Norfolk Southern Corp. NSC 2.20 % ’s business in the first quarter reflected unusual activity related to the West Coast port issues, Chief Executive Charles “Wick” Moorman said, adding that unusually cold weather and the strong dollar are also factors in the import surge.

By mid-March, the railway operator’s business started to return to normal, Mr. Moorman said. That repeats a pattern seen last year, when economic output turned negative in the first quarter and then snapped back quickly.

“It feels a lot like it did last year,” he said.

JACO Machine Works LLC, a Santa Cruz, Calif., firm that produces parts for medical equipment, scientific instruments and other applications saw a slowdown in orders from a German customer.

“They tell me that European market is soft for them,” President Andy Smith said. In contrast, JACO has seen increased demand from California firms building medical devices and robots. “The first quarter wasn’t great, but I still see a strong domestic economy.”

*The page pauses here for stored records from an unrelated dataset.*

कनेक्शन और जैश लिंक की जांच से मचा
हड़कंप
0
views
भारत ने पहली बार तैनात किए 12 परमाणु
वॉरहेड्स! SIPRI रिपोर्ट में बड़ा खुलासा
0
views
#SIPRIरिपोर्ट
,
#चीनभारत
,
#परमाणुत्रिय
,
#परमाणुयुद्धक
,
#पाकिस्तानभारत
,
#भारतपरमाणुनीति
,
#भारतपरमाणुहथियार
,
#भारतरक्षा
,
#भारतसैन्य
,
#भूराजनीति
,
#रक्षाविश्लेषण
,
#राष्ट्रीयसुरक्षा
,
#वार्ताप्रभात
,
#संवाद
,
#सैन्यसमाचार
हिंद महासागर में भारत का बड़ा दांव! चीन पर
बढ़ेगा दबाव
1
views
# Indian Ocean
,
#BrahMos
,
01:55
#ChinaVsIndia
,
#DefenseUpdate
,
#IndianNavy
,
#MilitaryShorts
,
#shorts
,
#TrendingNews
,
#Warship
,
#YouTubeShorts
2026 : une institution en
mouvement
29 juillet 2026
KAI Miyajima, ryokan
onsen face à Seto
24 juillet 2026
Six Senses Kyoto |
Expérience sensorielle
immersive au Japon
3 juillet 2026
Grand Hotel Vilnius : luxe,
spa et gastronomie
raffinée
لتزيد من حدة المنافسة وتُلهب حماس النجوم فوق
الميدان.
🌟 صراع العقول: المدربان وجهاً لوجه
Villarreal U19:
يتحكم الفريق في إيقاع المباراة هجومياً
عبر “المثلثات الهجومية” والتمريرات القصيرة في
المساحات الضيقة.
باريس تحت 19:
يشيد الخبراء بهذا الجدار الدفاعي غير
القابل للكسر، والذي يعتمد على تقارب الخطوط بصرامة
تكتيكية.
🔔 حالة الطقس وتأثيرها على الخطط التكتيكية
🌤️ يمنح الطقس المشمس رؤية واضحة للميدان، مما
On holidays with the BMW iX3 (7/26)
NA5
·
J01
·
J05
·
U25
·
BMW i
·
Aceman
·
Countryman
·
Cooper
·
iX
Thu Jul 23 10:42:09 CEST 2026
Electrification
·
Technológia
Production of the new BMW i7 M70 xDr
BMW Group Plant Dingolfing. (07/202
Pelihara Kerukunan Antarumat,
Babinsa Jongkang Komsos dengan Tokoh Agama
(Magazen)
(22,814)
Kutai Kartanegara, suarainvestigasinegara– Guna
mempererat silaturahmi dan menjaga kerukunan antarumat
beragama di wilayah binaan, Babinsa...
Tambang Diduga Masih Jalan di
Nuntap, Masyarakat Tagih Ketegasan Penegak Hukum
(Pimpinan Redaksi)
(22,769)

Despite the widening of the overall trade gap, the petroleum deficit continued to narrow in the U.S. Over the past several years, the amount of petroleum shipped to the U.S. declined while domestic production increased.

The trade deficit for petroleum products fell to $7.67 billion in March, the lowest since June 2002. After climbing above $100 a barrel last June, benchmark oil prices plunged through the second half of 2014 and have stayed near $50 a barrel most of this year.

From a year earlier, U.S. imports are up 1% and exports are down 3%. The more subtle change suggests the appreciation of the dollar hampers exports. In addition, slowing economies in parts of Europe and Asia have reduced demand for U.S. goods and services.

How a turbulent global economy will shape the U.S. expansion is high on the minds of Federal Reserve officials. In a statement following last month’s policy meeting, central bankers acknowledged that economic growth slowed in the winter months.

If central bankers see global developments holding back U.S. growth, they could wait longer to raise short-term interest rates from near zero.